=== Dataset entries ===
..........

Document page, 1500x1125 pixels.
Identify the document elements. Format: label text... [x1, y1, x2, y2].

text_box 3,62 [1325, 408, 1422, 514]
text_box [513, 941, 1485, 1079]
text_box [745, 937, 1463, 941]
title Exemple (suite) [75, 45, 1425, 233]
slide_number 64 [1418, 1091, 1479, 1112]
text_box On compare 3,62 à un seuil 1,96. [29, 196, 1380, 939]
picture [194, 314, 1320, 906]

..........

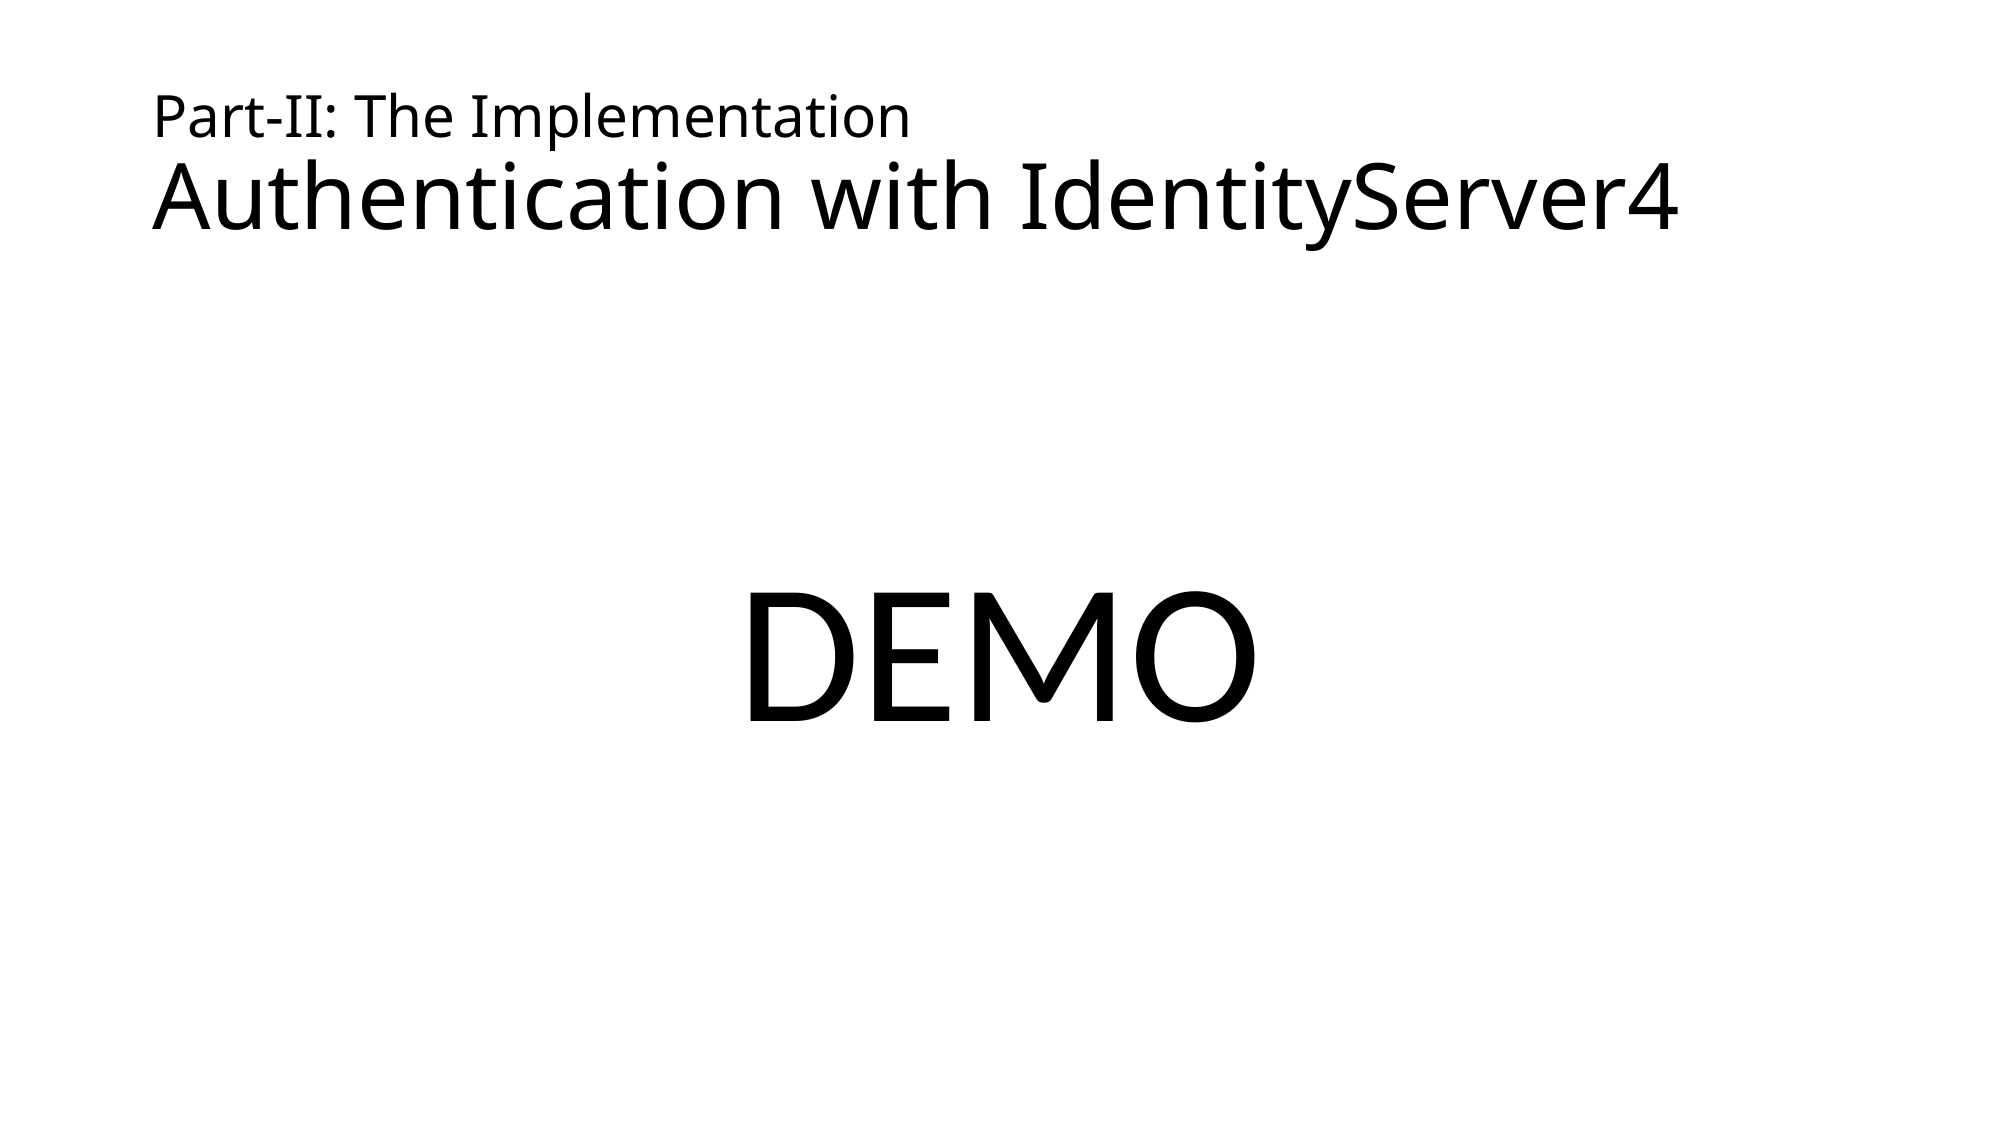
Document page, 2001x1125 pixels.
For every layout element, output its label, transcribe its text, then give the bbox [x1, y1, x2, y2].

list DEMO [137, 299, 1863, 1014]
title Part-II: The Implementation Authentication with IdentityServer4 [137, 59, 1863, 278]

..........

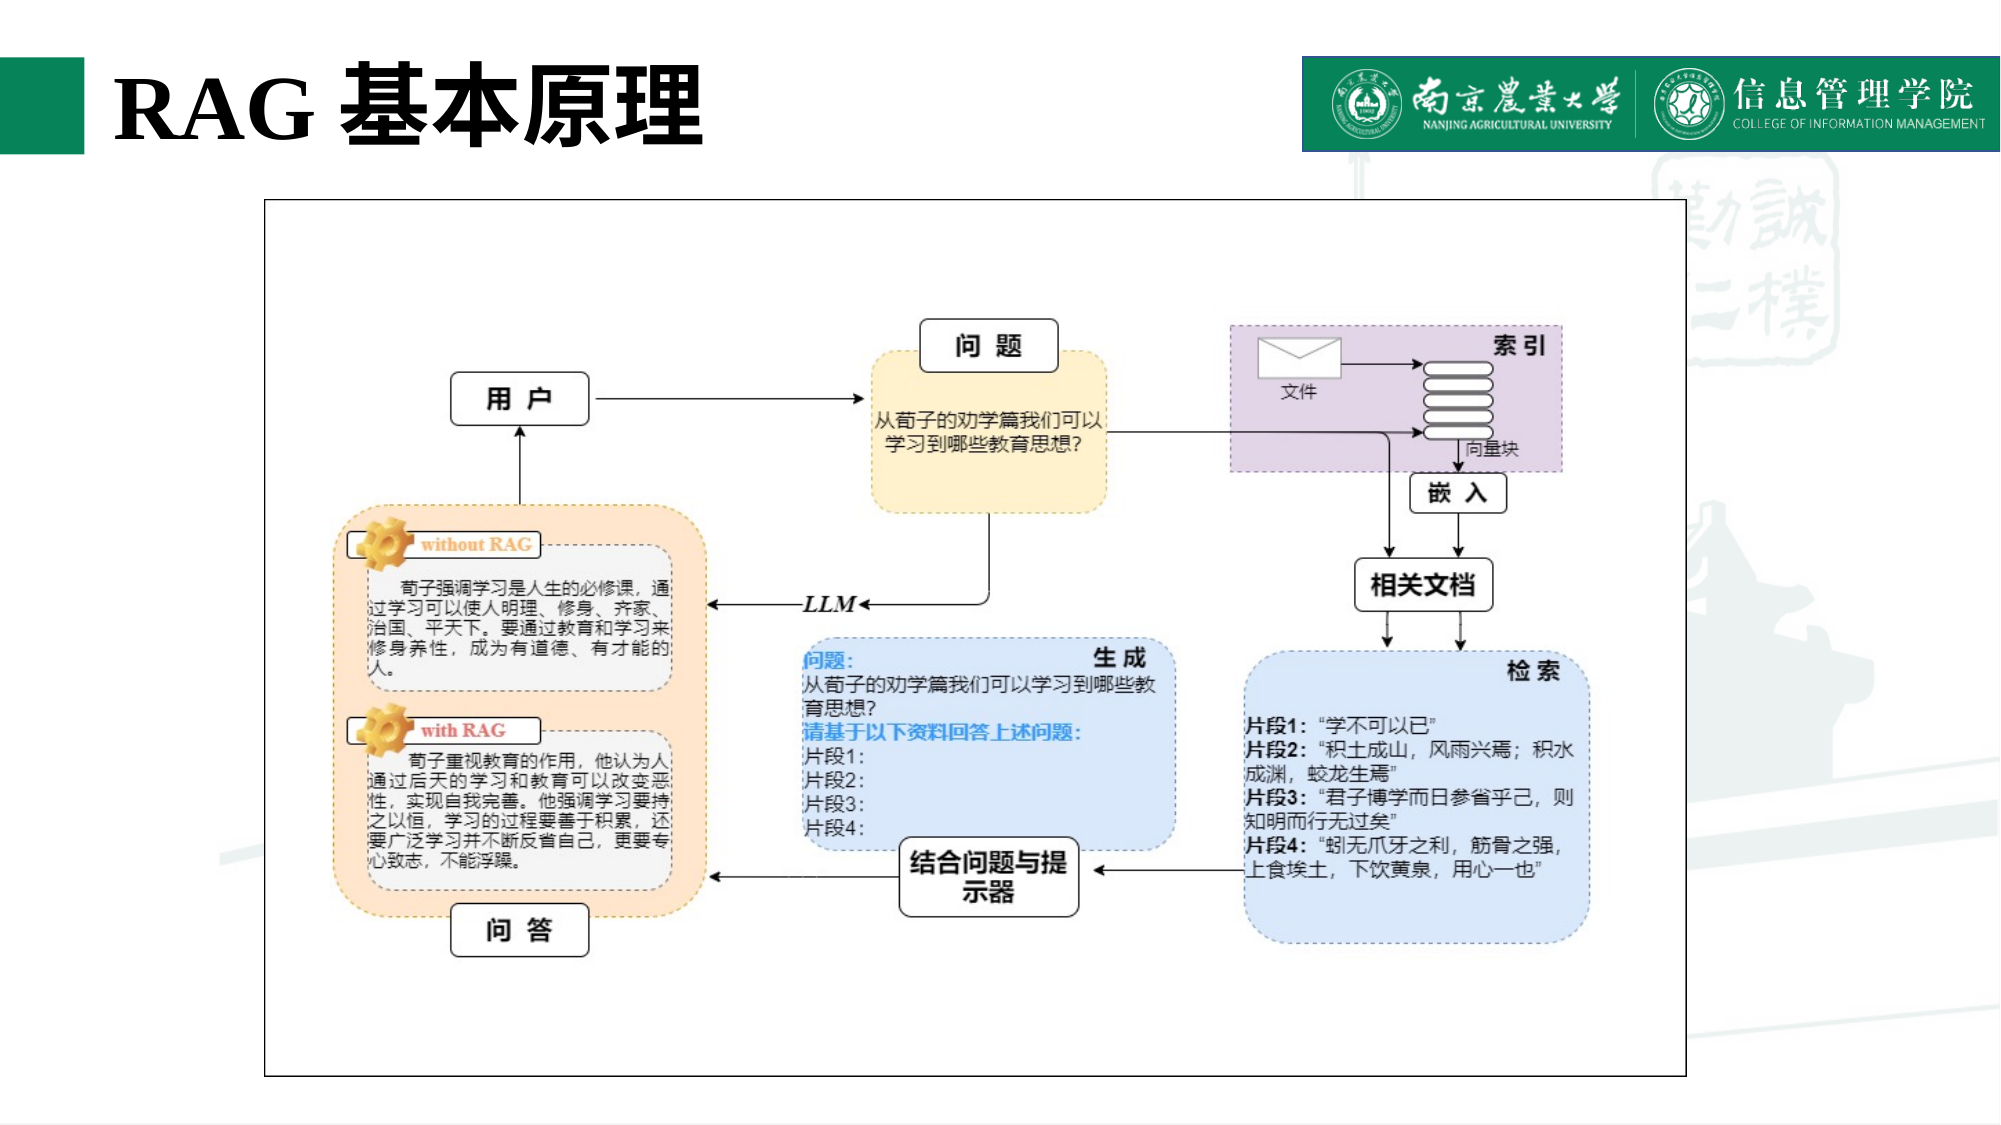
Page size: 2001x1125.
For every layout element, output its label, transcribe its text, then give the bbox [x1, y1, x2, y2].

..........

=== Activity ===
Report each line in the data above that holds the word "pixels" by copying it.

=== The answer ===
Document page, 1500x1125 pixels.
Document page, 2001x1125 pixels.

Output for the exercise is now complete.